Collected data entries
— BEGIN —

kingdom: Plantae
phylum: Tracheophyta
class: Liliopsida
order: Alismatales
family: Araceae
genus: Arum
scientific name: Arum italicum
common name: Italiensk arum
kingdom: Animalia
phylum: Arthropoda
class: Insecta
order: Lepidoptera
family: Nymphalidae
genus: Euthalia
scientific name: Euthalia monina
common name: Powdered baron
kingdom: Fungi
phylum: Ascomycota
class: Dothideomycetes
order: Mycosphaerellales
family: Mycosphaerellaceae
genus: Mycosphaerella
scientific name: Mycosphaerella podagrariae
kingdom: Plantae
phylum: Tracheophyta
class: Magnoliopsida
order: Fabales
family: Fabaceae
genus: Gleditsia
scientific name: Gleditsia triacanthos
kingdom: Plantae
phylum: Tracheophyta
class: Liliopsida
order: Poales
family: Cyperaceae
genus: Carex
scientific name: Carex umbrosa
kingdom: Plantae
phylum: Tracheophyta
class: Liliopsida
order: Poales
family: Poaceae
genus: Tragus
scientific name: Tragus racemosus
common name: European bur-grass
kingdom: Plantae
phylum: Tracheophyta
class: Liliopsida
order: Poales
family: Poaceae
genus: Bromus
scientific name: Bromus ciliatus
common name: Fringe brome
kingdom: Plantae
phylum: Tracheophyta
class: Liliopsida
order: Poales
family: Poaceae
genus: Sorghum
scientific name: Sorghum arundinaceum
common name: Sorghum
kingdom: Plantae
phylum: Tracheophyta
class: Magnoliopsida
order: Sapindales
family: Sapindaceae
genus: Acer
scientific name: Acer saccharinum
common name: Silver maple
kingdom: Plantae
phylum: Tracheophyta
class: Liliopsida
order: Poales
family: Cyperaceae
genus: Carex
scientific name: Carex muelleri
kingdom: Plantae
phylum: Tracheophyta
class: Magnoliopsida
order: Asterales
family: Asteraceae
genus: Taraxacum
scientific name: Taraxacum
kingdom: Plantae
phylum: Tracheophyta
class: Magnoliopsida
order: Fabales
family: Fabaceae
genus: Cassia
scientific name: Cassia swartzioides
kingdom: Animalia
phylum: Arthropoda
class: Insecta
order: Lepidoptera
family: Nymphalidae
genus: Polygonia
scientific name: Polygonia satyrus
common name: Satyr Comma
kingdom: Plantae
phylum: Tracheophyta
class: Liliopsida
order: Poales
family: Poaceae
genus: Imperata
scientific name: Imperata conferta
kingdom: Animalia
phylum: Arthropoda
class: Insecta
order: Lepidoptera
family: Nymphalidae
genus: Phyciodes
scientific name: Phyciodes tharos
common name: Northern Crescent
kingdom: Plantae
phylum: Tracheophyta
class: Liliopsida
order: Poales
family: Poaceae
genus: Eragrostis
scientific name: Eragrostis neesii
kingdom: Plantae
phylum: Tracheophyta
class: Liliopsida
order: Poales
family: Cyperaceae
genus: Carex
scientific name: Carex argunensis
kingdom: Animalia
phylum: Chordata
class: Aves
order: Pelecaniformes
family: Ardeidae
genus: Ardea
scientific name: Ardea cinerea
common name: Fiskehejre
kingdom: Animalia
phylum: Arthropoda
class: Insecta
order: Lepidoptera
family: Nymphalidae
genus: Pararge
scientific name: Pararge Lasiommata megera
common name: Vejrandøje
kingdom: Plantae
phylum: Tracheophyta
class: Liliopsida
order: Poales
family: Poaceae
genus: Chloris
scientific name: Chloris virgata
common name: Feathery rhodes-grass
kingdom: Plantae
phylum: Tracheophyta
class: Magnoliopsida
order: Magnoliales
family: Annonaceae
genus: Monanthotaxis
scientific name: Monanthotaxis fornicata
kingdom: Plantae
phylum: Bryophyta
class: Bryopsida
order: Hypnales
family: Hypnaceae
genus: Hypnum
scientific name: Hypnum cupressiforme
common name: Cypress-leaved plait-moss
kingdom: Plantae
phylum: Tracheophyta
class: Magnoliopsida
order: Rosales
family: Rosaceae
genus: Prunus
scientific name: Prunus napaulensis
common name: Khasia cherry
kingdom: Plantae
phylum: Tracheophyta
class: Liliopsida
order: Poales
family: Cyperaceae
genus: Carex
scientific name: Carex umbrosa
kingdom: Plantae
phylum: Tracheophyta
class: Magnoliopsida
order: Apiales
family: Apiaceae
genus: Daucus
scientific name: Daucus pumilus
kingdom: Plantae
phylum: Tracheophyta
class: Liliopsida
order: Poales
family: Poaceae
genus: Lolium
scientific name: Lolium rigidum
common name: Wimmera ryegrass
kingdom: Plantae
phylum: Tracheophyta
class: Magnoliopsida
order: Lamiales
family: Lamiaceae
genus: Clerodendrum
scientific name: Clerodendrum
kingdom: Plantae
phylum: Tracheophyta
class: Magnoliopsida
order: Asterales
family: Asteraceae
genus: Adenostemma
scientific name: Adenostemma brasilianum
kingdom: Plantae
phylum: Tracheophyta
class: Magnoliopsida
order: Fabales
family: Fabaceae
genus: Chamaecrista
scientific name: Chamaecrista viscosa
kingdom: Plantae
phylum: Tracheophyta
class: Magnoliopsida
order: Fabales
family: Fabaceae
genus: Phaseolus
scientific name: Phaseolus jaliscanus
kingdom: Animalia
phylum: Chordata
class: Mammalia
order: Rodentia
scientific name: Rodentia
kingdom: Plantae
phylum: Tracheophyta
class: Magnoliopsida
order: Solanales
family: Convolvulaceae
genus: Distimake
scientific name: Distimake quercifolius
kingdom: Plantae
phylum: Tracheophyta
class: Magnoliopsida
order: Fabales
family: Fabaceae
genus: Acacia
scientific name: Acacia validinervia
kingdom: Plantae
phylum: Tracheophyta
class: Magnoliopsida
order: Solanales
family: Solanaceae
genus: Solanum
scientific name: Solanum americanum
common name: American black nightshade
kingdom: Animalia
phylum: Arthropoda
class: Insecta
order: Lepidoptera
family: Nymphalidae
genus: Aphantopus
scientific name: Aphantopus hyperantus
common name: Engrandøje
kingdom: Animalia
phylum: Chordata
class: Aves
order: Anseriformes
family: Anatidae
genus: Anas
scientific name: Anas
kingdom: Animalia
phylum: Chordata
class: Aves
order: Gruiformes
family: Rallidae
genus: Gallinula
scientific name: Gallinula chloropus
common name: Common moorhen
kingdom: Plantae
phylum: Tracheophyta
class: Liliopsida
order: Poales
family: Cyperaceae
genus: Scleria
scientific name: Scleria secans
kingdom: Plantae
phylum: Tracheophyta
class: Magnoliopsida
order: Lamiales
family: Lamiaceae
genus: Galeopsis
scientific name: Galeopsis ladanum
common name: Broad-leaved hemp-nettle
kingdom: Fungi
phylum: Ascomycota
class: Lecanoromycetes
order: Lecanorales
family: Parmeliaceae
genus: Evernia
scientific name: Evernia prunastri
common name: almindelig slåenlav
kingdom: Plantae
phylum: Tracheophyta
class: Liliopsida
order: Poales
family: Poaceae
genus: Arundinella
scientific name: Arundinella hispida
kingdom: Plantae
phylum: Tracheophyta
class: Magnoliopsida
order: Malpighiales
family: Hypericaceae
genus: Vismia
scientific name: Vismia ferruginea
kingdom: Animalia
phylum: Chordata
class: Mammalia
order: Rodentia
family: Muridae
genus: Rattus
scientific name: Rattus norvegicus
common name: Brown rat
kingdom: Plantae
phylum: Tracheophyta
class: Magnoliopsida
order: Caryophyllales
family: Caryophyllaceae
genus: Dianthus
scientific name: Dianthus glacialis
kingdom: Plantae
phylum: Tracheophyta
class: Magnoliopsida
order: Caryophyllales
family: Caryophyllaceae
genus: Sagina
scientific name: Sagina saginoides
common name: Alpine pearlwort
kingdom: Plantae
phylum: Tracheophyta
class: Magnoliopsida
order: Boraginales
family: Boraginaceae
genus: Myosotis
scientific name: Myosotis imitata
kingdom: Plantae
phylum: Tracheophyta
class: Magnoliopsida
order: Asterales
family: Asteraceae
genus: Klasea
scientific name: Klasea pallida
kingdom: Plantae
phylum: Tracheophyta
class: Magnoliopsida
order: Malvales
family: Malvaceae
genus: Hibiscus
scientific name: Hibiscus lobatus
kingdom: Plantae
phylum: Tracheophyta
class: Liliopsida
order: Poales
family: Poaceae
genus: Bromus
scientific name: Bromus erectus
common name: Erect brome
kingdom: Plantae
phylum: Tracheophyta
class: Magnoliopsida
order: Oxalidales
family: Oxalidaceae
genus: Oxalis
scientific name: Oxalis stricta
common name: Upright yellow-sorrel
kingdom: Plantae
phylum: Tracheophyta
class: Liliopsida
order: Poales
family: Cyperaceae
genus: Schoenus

— END —

Please express everything from the start of the entries down to the line containing "genus: Polygonia", inclusive, as a JSON list of strings with one string per line and blank lines left out.

▶ [Written answer]:
[
  "kingdom: Plantae",
  "phylum: Tracheophyta",
  "class: Liliopsida",
  "order: Alismatales",
  "family: Araceae",
  "genus: Arum",
  "scientific name: Arum italicum",
  "common name: Italiensk arum",
  "kingdom: Animalia",
  "phylum: Arthropoda",
  "class: Insecta",
  "order: Lepidoptera",
  "family: Nymphalidae",
  "genus: Euthalia",
  "scientific name: Euthalia monina",
  "common name: Powdered baron",
  "kingdom: Fungi",
  "phylum: Ascomycota",
  "class: Dothideomycetes",
  "order: Mycosphaerellales",
  "family: Mycosphaerellaceae",
  "genus: Mycosphaerella",
  "scientific name: Mycosphaerella podagrariae",
  "kingdom: Plantae",
  "phylum: Tracheophyta",
  "class: Magnoliopsida",
  "order: Fabales",
  "family: Fabaceae",
  "genus: Gleditsia",
  "scientific name: Gleditsia triacanthos",
  "kingdom: Plantae",
  "phylum: Tracheophyta",
  "class: Liliopsida",
  "order: Poales",
  "family: Cyperaceae",
  "genus: Carex",
  "scientific name: Carex umbrosa",
  "kingdom: Plantae",
  "phylum: Tracheophyta",
  "class: Liliopsida",
  "order: Poales",
  "family: Poaceae",
  "genus: Tragus",
  "scientific name: Tragus racemosus",
  "common name: European bur-grass",
  "kingdom: Plantae",
  "phylum: Tracheophyta",
  "class: Liliopsida",
  "order: Poales",
  "family: Poaceae",
  "genus: Bromus",
  "scientific name: Bromus ciliatus",
  "common name: Fringe brome",
  "kingdom: Plantae",
  "phylum: Tracheophyta",
  "class: Liliopsida",
  "order: Poales",
  "family: Poaceae",
  "genus: Sorghum",
  "scientific name: Sorghum arundinaceum",
  "common name: Sorghum",
  "kingdom: Plantae",
  "phylum: Tracheophyta",
  "class: Magnoliopsida",
  "order: Sapindales",
  "family: Sapindaceae",
  "genus: Acer",
  "scientific name: Acer saccharinum",
  "common name: Silver maple",
  "kingdom: Plantae",
  "phylum: Tracheophyta",
  "class: Liliopsida",
  "order: Poales",
  "family: Cyperaceae",
  "genus: Carex",
  "scientific name: Carex muelleri",
  "kingdom: Plantae",
  "phylum: Tracheophyta",
  "class: Magnoliopsida",
  "order: Asterales",
  "family: Asteraceae",
  "genus: Taraxacum",
  "scientific name: Taraxacum",
  "kingdom: Plantae",
  "phylum: Tracheophyta",
  "class: Magnoliopsida",
  "order: Fabales",
  "family: Fabaceae",
  "genus: Cassia",
  "scientific name: Cassia swartzioides",
  "kingdom: Animalia",
  "phylum: Arthropoda",
  "class: Insecta",
  "order: Lepidoptera",
  "family: Nymphalidae",
  "genus: Polygonia"
]